The researchers used data from the Establishing Moderators and Biosignatures for Antidepressant Response in Clinical Care (EMBARC) trial to explore close to 300 variables that might predict the likelihood of improvement with placebo. Specifically, they tested:
- 42 clinical and demographic variables
- 14 behavioral and cognitive performance measures
- 15 electroencephalography (EEG) measures
- 212 structural or functional imaging variables
In EMBARC, participants were 18 to 65 years old and had major depressive disorder. Stage one of the trial included an eight-week double-blind, placebo-controlled trial of sertraline that enrolled 309 subjects. Of those, 141 were assigned to placebo and received at least one dose, and they constituted the sample for the new study.
To narrow down the set of variables that predict response to placebo, the researchers used an unusual regression analysis technique called the elastic net. It pulls the regression estimates toward zero while reducing the variance of the estimates in order to increase the overall predictive power.

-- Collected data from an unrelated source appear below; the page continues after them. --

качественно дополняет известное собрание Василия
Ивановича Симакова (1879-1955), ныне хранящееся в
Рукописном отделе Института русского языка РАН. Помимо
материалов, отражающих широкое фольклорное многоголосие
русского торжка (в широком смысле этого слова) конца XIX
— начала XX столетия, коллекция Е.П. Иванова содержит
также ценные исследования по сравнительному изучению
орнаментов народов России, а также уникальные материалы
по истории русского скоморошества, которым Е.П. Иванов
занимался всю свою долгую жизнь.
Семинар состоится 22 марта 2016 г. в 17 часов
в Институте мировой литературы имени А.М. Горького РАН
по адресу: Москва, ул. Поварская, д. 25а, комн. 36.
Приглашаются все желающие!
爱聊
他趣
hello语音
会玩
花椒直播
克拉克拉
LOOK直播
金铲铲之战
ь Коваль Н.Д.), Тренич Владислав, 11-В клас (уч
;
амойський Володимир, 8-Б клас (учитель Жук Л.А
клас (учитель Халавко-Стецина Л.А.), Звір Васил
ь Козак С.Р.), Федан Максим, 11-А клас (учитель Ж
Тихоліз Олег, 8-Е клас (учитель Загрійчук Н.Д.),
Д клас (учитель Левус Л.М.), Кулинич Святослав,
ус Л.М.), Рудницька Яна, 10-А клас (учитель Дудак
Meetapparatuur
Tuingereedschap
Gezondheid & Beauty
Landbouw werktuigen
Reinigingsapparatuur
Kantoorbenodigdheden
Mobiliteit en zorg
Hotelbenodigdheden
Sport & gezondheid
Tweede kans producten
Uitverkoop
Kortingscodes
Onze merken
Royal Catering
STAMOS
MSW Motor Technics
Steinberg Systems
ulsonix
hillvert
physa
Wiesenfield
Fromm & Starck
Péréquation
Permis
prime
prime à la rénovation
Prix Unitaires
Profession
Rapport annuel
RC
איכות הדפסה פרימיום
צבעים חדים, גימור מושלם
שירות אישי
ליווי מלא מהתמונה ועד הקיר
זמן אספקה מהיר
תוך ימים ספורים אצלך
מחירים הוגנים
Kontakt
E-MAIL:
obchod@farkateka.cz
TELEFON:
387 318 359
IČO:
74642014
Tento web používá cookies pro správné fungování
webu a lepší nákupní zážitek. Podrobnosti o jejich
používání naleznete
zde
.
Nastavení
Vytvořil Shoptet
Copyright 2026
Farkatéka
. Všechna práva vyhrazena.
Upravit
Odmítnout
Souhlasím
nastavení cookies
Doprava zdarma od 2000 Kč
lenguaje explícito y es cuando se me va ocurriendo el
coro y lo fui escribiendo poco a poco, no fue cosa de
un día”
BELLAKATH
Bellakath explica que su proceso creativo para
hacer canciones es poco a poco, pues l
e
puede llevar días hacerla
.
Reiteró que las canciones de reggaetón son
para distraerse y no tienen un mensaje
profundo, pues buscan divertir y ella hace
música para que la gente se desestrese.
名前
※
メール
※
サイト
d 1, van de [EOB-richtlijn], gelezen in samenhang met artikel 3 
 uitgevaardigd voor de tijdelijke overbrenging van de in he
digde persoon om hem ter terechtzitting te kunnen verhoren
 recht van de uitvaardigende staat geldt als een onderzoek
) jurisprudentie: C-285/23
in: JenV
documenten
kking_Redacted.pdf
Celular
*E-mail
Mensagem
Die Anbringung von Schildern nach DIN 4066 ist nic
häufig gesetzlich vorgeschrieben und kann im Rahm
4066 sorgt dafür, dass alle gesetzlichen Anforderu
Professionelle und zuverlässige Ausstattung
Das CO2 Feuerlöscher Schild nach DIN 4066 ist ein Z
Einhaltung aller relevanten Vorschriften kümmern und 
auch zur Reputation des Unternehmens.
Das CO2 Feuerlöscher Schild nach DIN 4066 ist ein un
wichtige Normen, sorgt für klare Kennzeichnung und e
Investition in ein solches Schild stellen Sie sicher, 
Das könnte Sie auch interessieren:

After the research team applied the elastic net to 100 imputed data sets, eight of the 283 variables were retained in at least 50% of the runs:
- Baseline score on the 17-item Hamilton Rating Scale for Depression
- Age
- Anhedonia
- Anxious arousal as measured by the Mood and Anxiety Symptom Questionnaire–30
- Neuroticism
- Presence of melancholic features
- History of physical abuse
- Average theta current density in the rostral anterior cingulate cortex on EEG
Using these variables, the researchers conducted a novel Bayesian method to simultaneously predict the degree of symptom change and the probability of response and remission. The EEG measure predicted better outcomes with placebo, while the seven other variables predicted worse outcomes with placebo.